:: Text shown

Ivy is made of paper clay.
She is 16 inches tall, and jointed at shoulders, elbows, hips and knees.

I am rarely without a lineup of hobby ideas waiting for attention.  Because my work-space does not allow room for multiple projects at a time, I typically complete one project before moving on.  A thread-sketched greeting card can take about eight hours from sketchpad to completion.  A larger thread sketch may take about 40 hours.  Forsaking Christmas cards and housekeeping, I worked on Ivy for more than 100 hours in December.  I have enjoyed every minute.  Read on for pictures and explanation of how Ivy came to be, including some of the trial and error.  Here are more links for pictures without words:


After days of adding ideas. 
Initial design was sketched on a legal size sheet of paper.  I refer to the drawing many times using it to size the head and limbs.  As I go along, I try to make all notes on that single sheet of paper.

Many decisions are made as I go, but a few decisions must be made at this stage, including how the doll will be jointed.  This dictates hole placement and how the limbs will be shaped to accommodate the beads.  

Paper Clay Parts

Her head began with a bit of tin foil wrapped around the end of sturdy wire.  The wire extends down into the soft body for stability.  I add thin layers of clay over several days allowing the layers to dry before adding another.

::::

### What is asked
Continue the account of building the paper clay doll Ivy, picking up right after its final sentence.

:: Material provided

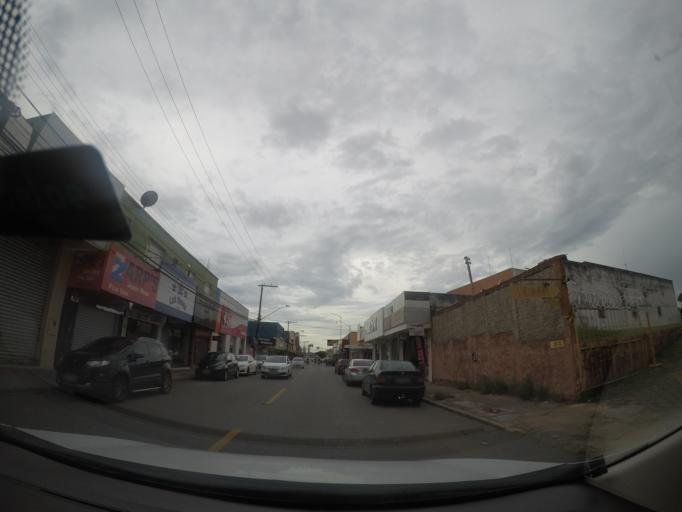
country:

::::

### Answer
Legs and arms were first created without hands and feet.  Because the hands are so small, it is easier to create them separately and affix later.  The shoes take shape later only because I have trouble settling on a style.  I used a skewer to make holes where the doll would be jointed.  It is important to pay attention to hole location because it dictates the angle at which her legs and arms hang.    

Soft Body

After the clay body parts were shaped, I created a soft body using muslin and stuffing.  The opening is at top so the wire can be slid into the body.  Waxed thread was used to attach head and upper torso to the soft body.  The body could be made of clay.  I prefer soft body because the clothing can be sewn rather than glued to the body.

Skin and Facial Features

Although touch-ups and additional detail can be added later, it is easier to add skin color, and in Ivy's case, tattoos, before attaching arms and legs to the body.

For Ivy' skin color I used chalk and powdered eye shadow.  I like the look rather than paint, but it is a time-consuming effort.  Each layer of chalk and powder had to be buffed before adding a second layer until reaching the desired color.    Eyes and Lips were colored with acrylic paint.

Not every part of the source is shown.